As we head into another (dreaded) year of presidential campaigning, I want to share with you something I read recently that helped me feel just a little less helpless in the face of the widening chasm between political parties.

There’s a lot of data showing that Americans are losing the ability to find common ground across political parties. In the 1970s, legislators of the two parties overlapped on a lot of issues. An impressive 37% of legislators in the House of Representatives were moderate. Today “moderates” are so few, I’m not sure I even know what that word means.

I’ve been learning about the causes of that divide from a book by Bill Bishop, The Big Sort: Why Clustering of Like-Minded America is Tearing Us Apart. He wrote it in 2008, and since then things have only gotten bleaker.

Bishop says we often blame political polarization on gerrymandering and top-down political conspiracies. But he argues that something bottom-up is just as consequential. It’s something pretty simple: people just like to spend time around their type of people.

I think that raises an important question: who are our “type of people,” and what do we miss by shutting out the rest?

Back in 2006, marketing firms used their most sophisticated profiling techniques to come up with a list of attributes of each political party. They came up with what Bishop calls “a rather unsurprising list.” Here’s his summary:

Democrats want to live by their own rules. They hang out with friends at parks or other public places. They think that religion and politics shouldn’t mix. Democrats watch Sunday morning news shows and late-night television. They listen to morning radio, read weekly newsmagazines, watch network television, read music and lifestyle publications, and are inclined to belong to a DVD rental service. Democrats are more likely than Republicans to own cats.
Republicans go to church. They spend more time with family, get their news form Fox News or the radio, and own guns. Republicans read sports and home magazines, attend Bible study, frequently visit relatives, and talk about politics with people at church. They believe that people should take more responsibility for their lives, and they think that overwhelming force is the best way to defeat terrorists. Republicans are more likely than Democrats to own dogs.

You could probably update and add to that list. Here’s the thing: this points to a disturbing reality about how we choose both our political party and the people we hang out with. We choose what “feels right.” As Bishop puts it, you choose the party and the neighborhood “filled with your kind of people.”

I bet if you list the reasons for your most significant decisions affecting who you spend time around—the city and neighborhood you live in, your major in college, your field of work, your faith community, your children’s preschool, your go-to friend group—it had a lot to do with some amorphous “vibe” thing. You never had to survey your neighbors to figure out their politics. You could do that without even trying because you’re adept enough at discerning culture.

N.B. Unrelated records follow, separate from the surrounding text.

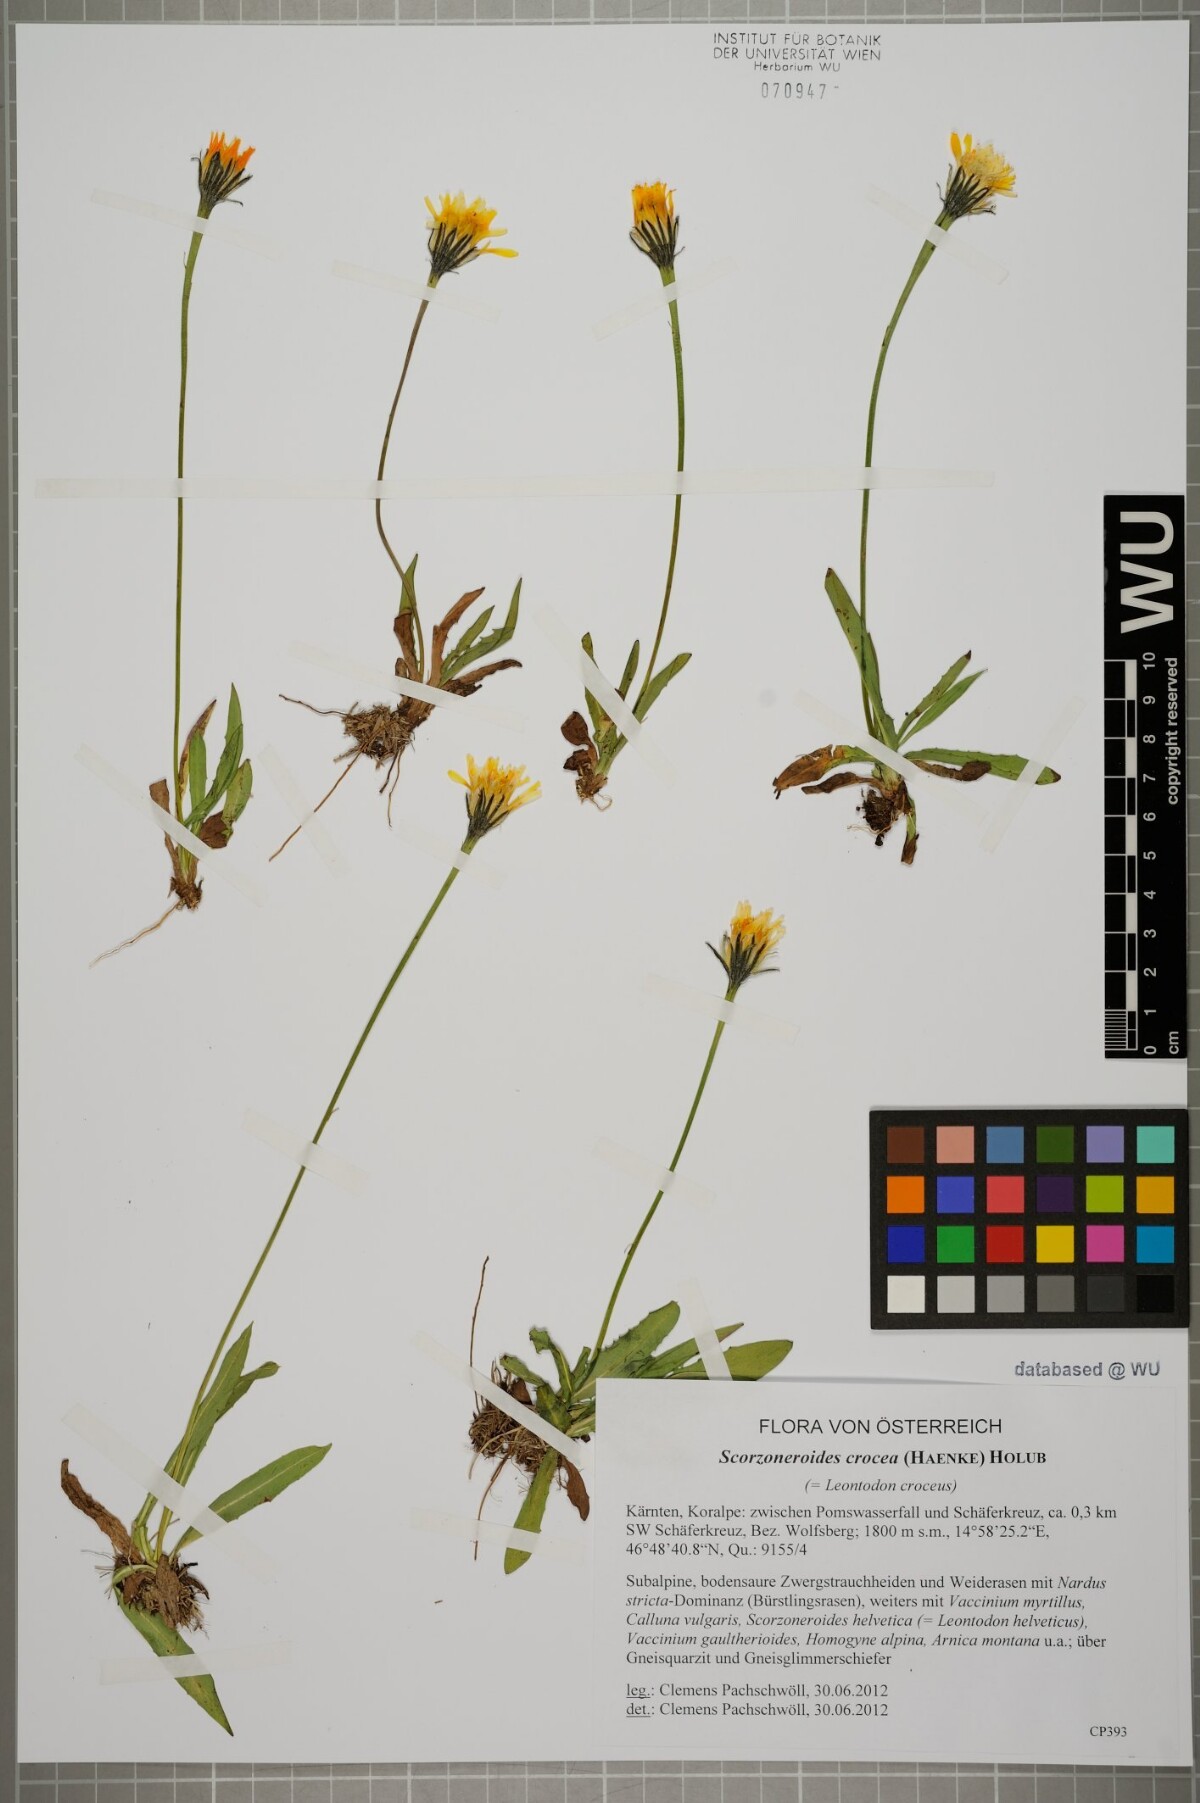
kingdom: Plantae
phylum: Tracheophyta
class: Magnoliopsida
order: Asterales
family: Asteraceae
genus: Scorzoneroides
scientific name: Scorzoneroides crocea
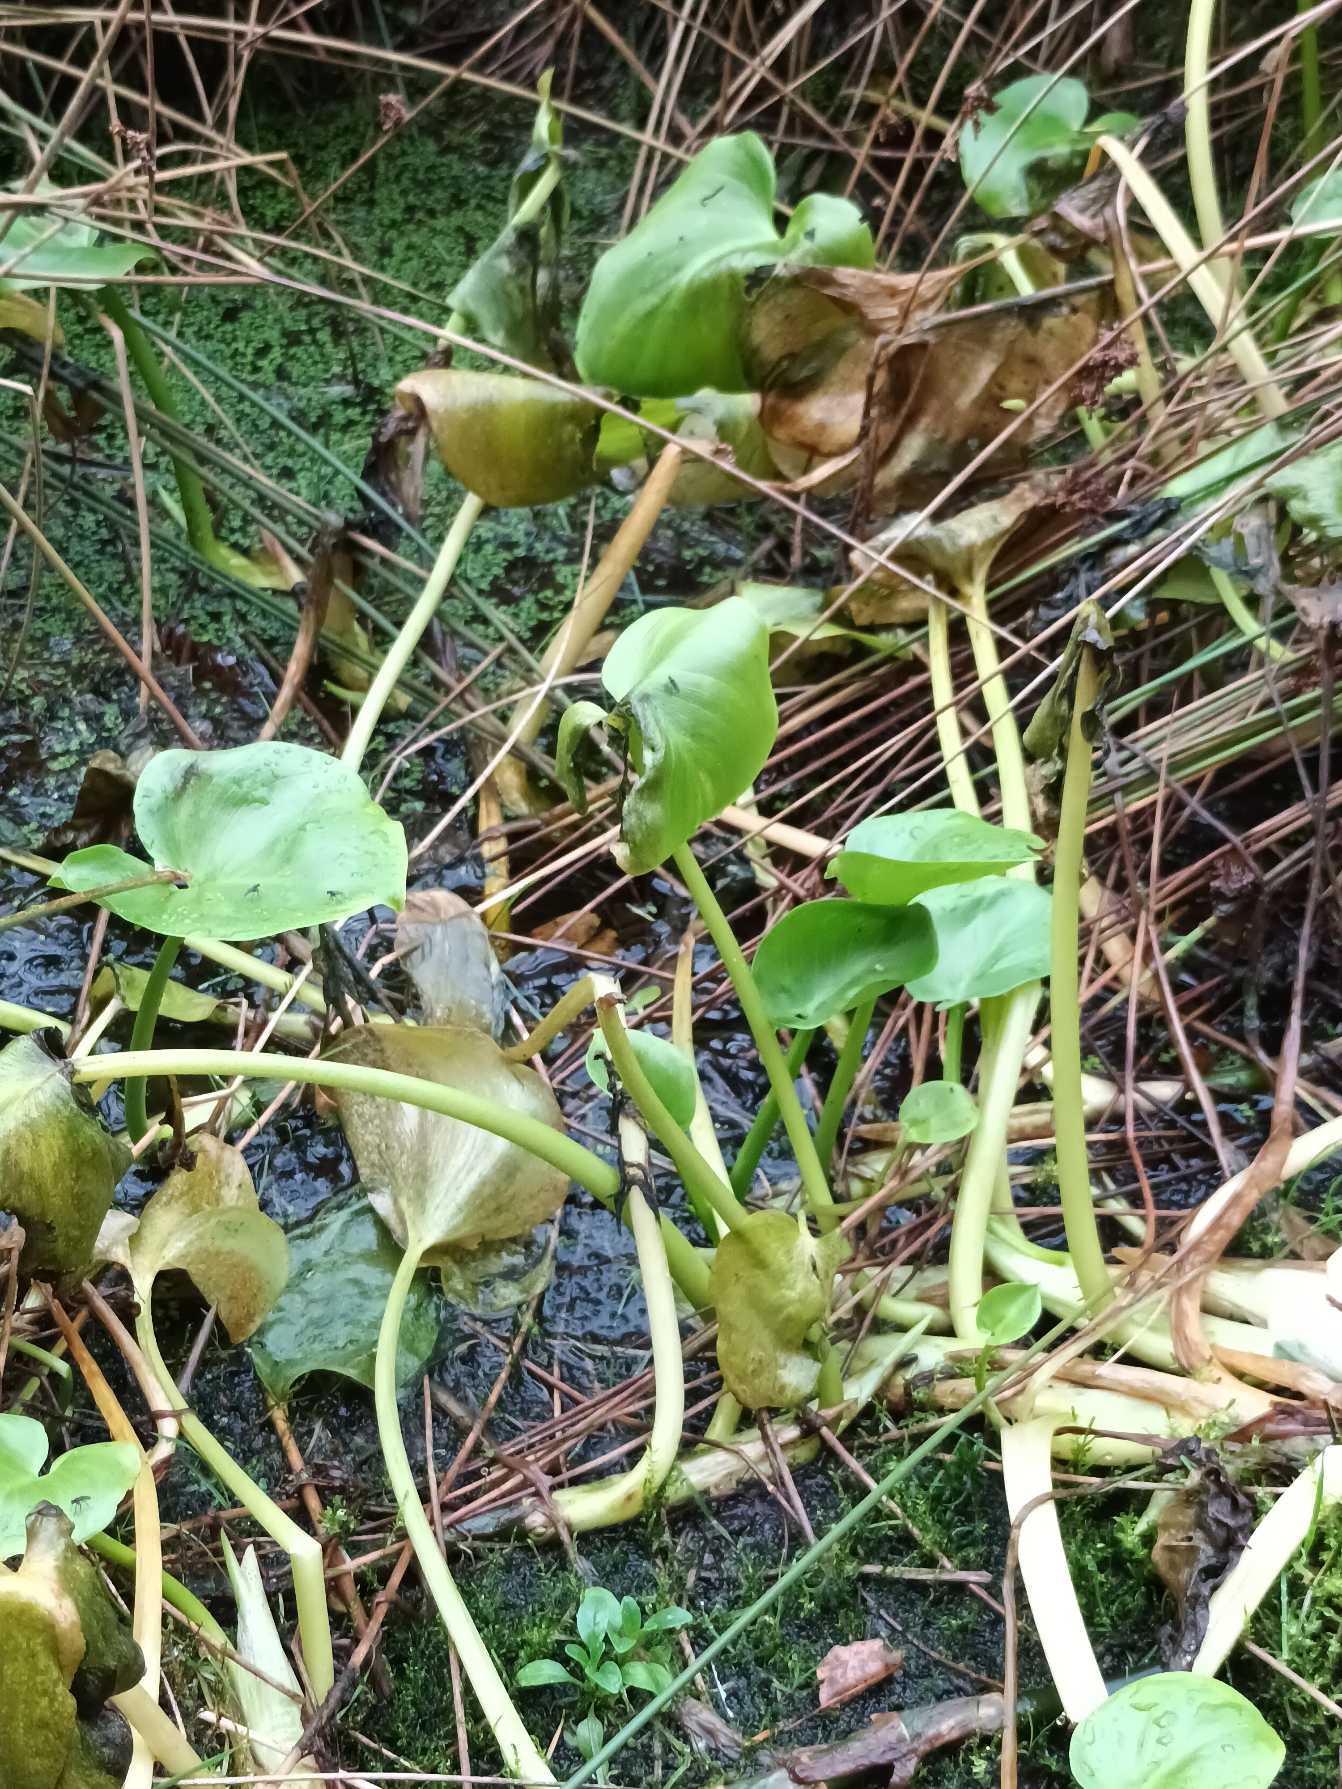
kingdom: Plantae
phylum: Tracheophyta
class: Liliopsida
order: Alismatales
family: Araceae
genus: Calla
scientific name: Calla palustris
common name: Kærmysse
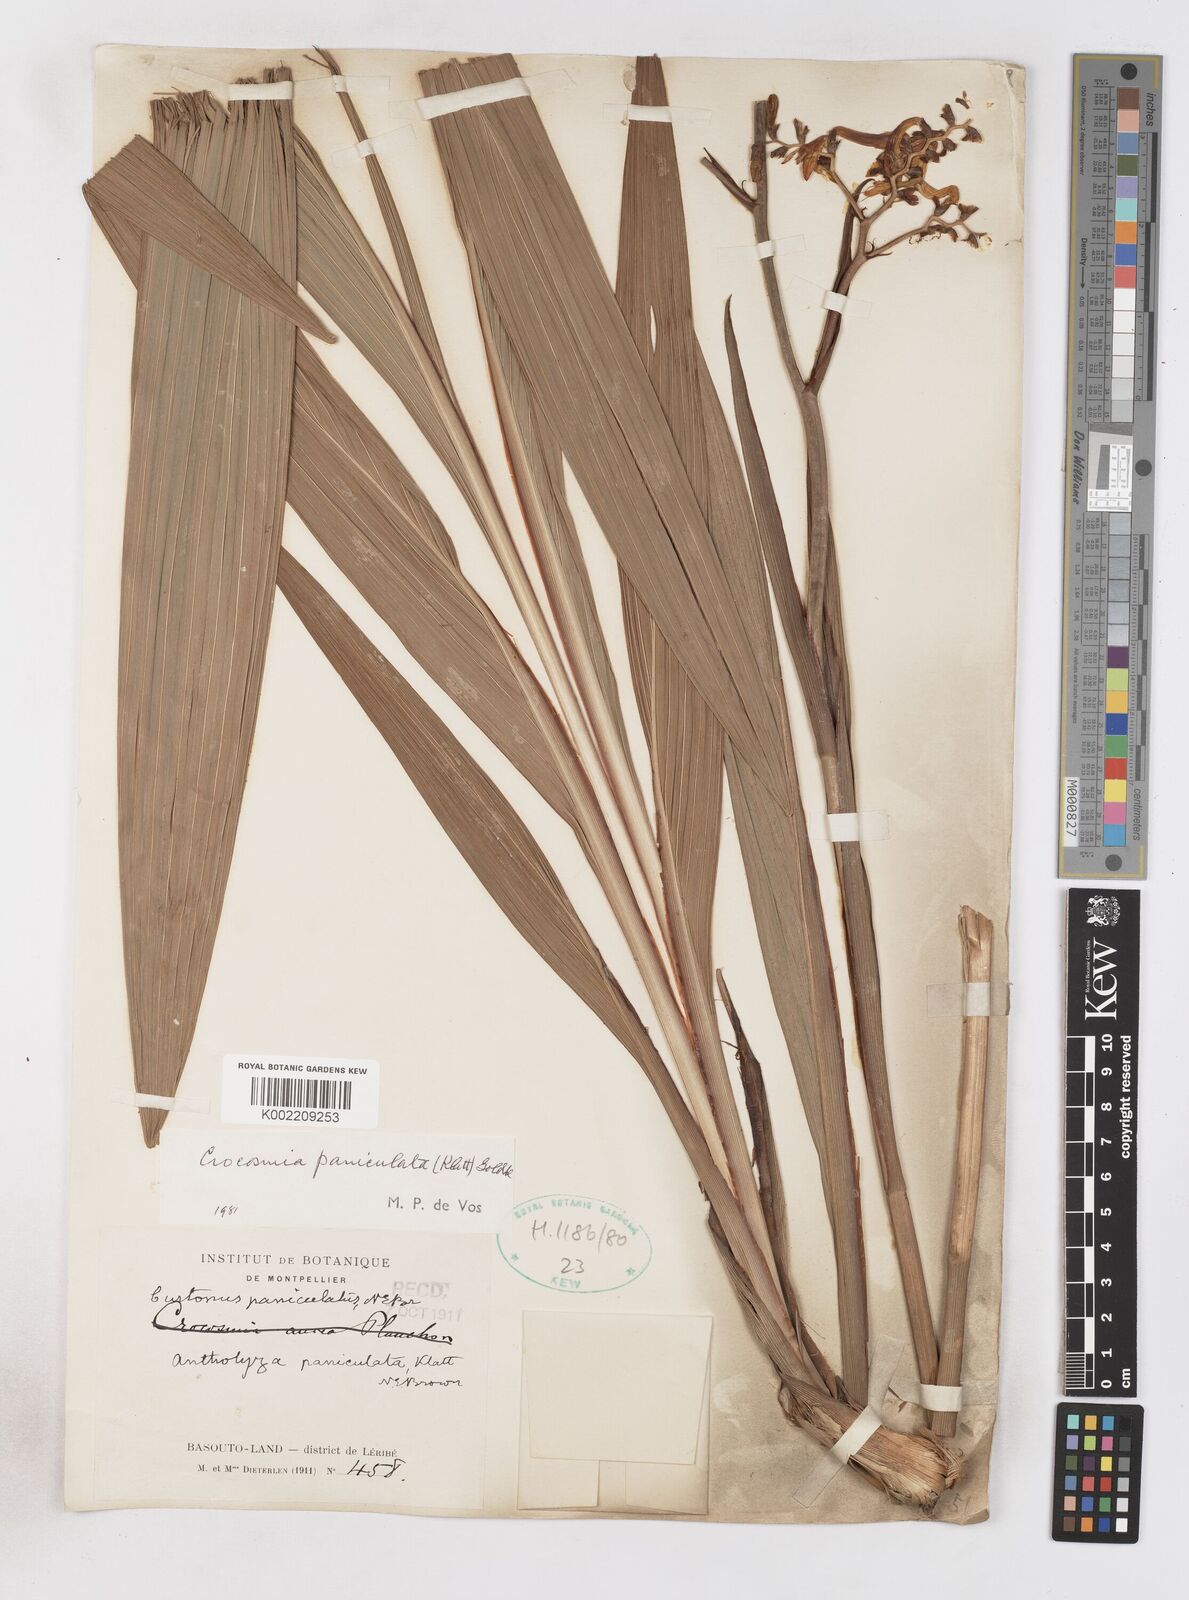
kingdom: Plantae
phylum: Tracheophyta
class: Liliopsida
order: Asparagales
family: Iridaceae
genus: Crocosmia
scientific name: Crocosmia paniculata
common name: Aunt eliza
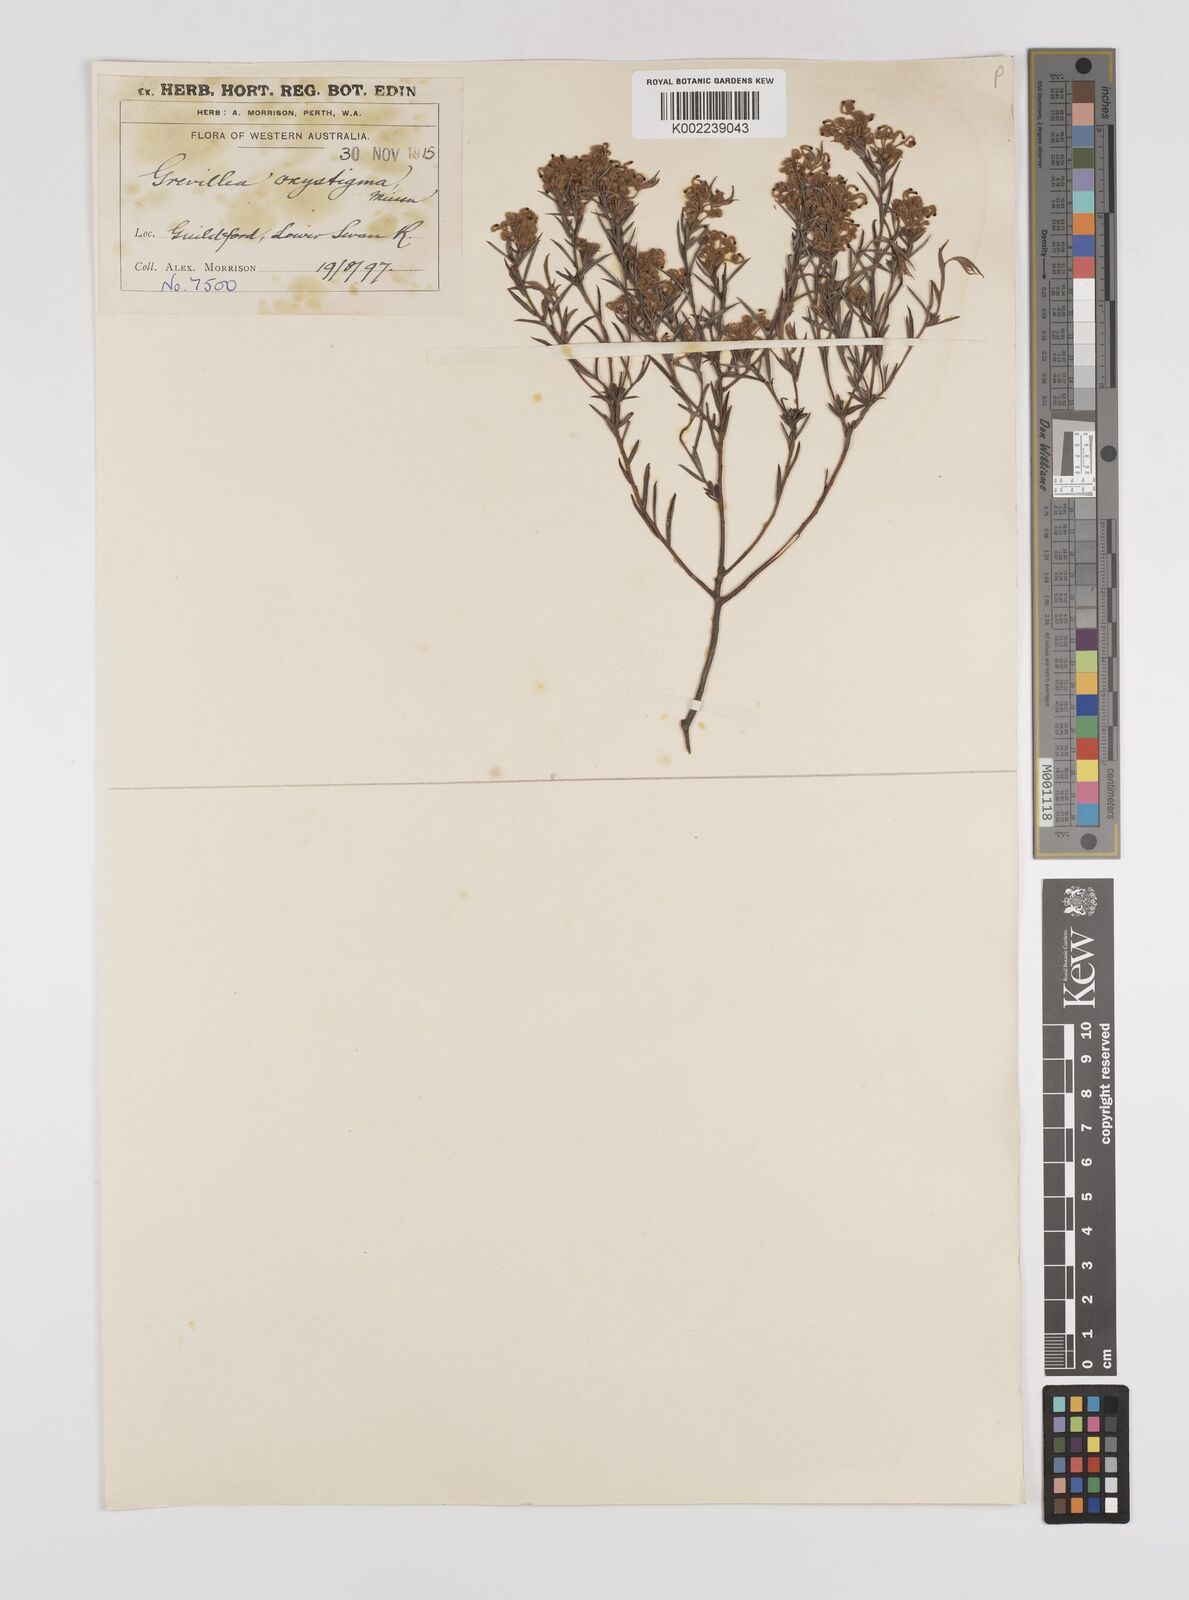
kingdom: Plantae
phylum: Tracheophyta
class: Magnoliopsida
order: Proteales
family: Proteaceae
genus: Grevillea
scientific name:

You put yourself in social bubbles with the people who remind you of yourself. Just like everybody else does. It just feels right.

Who are the people who “just feel right” to you? Who does that leave out? What are you doing to hang out with people outside your cultural bubble? What ideas do you dismiss just because they come from people whose company you don’t feel cozy in?

I don’t have any expectations that you and I are going to reverse the trends of The Big Sort just by spending a little more time with somebody across the political aisle. But I think it sure wouldn’t hurt.